任务说明 1: 根据关于Hadoop运行报错的阅读节选，下载winutils.exe文件时须注意什么？
任务说明 2: 请用两句话概括关于Hadoop运行报错的阅读节选。
任务说明 3: 请接着关于Hadoop运行报错的阅读节选的最后一行往下续写。

阅读节选:

看日志的错误信息是没有winutils.exe这个文件,后来在网上查找了一下,得去下载winutils.exe文件,网上一搜一堆下载一下就可以。
需要注意的是:要和自己的版本相同,否则还是报错。
继续运行main方法,错误变了。
17/05/19 22:40:59 WARN util.NativeCodeLoader: Unable to load native-hadoop library for your platform... using builtin-java classes where applicable
17/05/19 22:41:00 INFO Configuration.deprecation: session.id is deprecated. Instead, use dfs.metrics.session-id
17/05/19 22:41:00 INFO jvm.JvmMetrics: Initializing JVM Metrics with processName=JobTracker, sessionId=
17/05/19 22:41:00 WARN mapred.JobClient: Use GenericOptionsParser for parsing the arguments. Applications should implement Tool for the same.
17/05/19 22:41:00 WARN mapred.JobClient: No job jar file set. User classes may not be found. See JobConf(Class) or JobConf#setJar(String).
17/05/19 22:41:00 INFO mapred.JobClient: Cleaning up the staging area file:/tmp/hadoop-chenzhongwei/mapred/staging/root1952540668/.staging/job_local1952540668_0001
org.apache.hadoop.mapreduce.lib.input.InvalidInputException: Input path does not exist: hdfs://192.168.178.130:9000/hadoop/mapred_input
at org.apache.hadoop.mapreduce.lib.input.FileInputFormat.listStatus(FileInputFormat.java:231)
at org.apache.hadoop.mapreduce.lib.input.FileInputFormat.getSplits(FileInputFormat.java:248)
at org.apache.hadoop.mapred.JobClient.writeNewSplits(JobClient.java:1107)
at org.apache.hadoop.mapred.JobClient.writeSplits(JobClient.java:1124)
at org.apache.hadoop.mapred.JobClient.access$600(JobClient.java:178)
at org.apache.hadoop.mapred.JobClient$2.run(JobClient.java:1023)
at org.apache.hadoop.mapred.JobClient$2.run(JobClient.java:976)
at java.security.AccessController.doPrivileged(Native Method)
at javax.security.auth.Subject.doAs(Subject.java:415)
at org.apache.hadoop.security.UserGroupInformation.doAs(UserGroupInformation.java:1698)
at org.apache.hadoop.mapred.JobClient.submitJobInternal(JobClient.java:976)
at org.apache.hadoop.mapreduce.Job.submit(Job.java:582)
at org.apache.hadoop.mapreduce.Job.waitForCompletion(Job.java:612)
at com.hadoop.mapreduce.CountMain.main(CountMain.java:33)
at sun.reflect.NativeMethodAccessorImpl.invoke0(Native Method)
at sun.reflect.NativeMethodAccessorImpl.invoke(NativeMethodAccessorImpl.java:57)
at sun.reflect.DelegatingMethodAccessorImpl.invoke(DelegatingMethodAccessorImpl.java:43)

给定资料:
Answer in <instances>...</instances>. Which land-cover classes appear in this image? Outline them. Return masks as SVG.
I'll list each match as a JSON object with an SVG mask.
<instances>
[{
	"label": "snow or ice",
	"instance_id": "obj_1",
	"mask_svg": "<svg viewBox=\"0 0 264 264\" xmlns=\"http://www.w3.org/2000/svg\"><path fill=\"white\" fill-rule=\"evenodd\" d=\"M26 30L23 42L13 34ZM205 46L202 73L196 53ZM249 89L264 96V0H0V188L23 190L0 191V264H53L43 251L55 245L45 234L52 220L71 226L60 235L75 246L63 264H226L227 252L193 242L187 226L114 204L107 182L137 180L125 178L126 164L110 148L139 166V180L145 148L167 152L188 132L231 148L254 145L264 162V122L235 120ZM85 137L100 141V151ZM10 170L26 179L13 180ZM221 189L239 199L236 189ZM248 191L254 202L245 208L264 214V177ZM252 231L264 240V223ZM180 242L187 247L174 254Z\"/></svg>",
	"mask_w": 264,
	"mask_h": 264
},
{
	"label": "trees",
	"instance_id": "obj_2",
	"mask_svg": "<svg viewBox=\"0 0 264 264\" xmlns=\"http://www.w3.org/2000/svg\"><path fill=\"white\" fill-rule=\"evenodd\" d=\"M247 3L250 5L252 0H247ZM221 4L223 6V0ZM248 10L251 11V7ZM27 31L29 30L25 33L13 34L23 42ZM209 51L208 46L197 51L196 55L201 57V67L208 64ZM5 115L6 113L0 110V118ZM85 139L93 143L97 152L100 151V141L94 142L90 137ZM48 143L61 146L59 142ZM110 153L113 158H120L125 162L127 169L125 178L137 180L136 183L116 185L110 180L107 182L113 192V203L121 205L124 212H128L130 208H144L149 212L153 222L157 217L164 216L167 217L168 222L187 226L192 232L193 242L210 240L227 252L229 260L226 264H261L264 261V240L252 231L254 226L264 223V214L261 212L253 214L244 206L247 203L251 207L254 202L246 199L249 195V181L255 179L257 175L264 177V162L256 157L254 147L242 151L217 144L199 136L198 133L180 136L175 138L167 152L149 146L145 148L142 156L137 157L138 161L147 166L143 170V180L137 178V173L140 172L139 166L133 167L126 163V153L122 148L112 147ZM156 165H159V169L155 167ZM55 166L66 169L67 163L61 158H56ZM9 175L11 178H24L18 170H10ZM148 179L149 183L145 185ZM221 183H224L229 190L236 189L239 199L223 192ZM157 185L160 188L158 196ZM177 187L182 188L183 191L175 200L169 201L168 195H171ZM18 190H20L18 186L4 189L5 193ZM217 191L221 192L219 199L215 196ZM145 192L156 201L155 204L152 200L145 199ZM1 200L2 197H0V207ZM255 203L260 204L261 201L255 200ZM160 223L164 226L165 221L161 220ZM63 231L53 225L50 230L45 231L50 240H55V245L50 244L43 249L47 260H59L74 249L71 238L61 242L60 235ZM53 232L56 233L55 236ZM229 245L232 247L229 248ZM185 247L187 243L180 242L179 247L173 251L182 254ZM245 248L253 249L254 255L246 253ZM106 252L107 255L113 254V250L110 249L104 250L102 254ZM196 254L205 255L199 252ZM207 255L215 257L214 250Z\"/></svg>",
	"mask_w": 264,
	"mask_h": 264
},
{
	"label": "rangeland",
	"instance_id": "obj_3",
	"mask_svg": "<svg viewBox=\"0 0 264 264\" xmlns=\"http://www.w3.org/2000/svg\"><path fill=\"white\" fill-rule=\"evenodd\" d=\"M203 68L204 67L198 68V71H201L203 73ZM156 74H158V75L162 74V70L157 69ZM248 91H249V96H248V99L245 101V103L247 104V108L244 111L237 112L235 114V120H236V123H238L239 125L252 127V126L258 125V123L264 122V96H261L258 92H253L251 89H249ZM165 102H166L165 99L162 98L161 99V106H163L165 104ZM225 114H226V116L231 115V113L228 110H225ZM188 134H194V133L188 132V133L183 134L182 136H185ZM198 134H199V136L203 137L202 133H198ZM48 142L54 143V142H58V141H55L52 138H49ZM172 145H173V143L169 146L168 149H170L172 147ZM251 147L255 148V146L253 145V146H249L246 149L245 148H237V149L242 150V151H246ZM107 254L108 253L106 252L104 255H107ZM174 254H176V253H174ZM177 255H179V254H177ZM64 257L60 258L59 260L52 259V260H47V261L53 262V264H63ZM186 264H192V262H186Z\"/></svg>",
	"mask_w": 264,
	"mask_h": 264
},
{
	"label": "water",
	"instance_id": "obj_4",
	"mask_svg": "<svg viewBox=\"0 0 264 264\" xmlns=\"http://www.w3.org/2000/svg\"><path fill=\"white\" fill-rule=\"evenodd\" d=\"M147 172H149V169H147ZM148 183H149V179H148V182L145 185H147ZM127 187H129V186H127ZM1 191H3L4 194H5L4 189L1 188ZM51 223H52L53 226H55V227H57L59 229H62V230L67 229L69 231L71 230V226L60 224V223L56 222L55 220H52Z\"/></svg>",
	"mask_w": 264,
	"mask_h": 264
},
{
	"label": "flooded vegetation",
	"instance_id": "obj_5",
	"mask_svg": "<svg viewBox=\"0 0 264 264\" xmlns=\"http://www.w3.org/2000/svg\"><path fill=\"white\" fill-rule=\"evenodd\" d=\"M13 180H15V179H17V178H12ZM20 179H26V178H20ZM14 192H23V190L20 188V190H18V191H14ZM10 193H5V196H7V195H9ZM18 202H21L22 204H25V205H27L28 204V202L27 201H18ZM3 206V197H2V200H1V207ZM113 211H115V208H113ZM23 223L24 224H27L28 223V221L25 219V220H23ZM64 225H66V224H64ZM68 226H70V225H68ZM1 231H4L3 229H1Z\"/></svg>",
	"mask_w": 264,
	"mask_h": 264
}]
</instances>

练习答案 1: 须与自己的版本相同，否则仍会报错。

练习答案 2: 日志显示缺少winutils.exe文件，需下载与自身版本相同的该文件，否则仍会报错。再次运行main方法后错误发生变化，抛出InvalidInputException，提示输入路径hdfs://192.168.178.130:9000/hadoop/mapred_input不存在。

练习答案 3:
at java.lang.reflect.Method.invoke(Method.java:601)
at com.intellij.rt.execution.application.AppMain.main(AppMain.java:140)
那么我们得在hdfs上把输入目录(/hadoop/mapred_input)创建好。利用上一篇文件的HdfsTest的main方法即可。代码就不写了。
此时运行main方法,此时环境已经不报错了。日志打印正常。
此时上传a.txt文件到/hadoop/mapred_input目录下
a.txt内容:
4649446494
46494
46462
46462
46500
46500
46494
46462
46462
46462
46538
执行main方法,结果又报错了。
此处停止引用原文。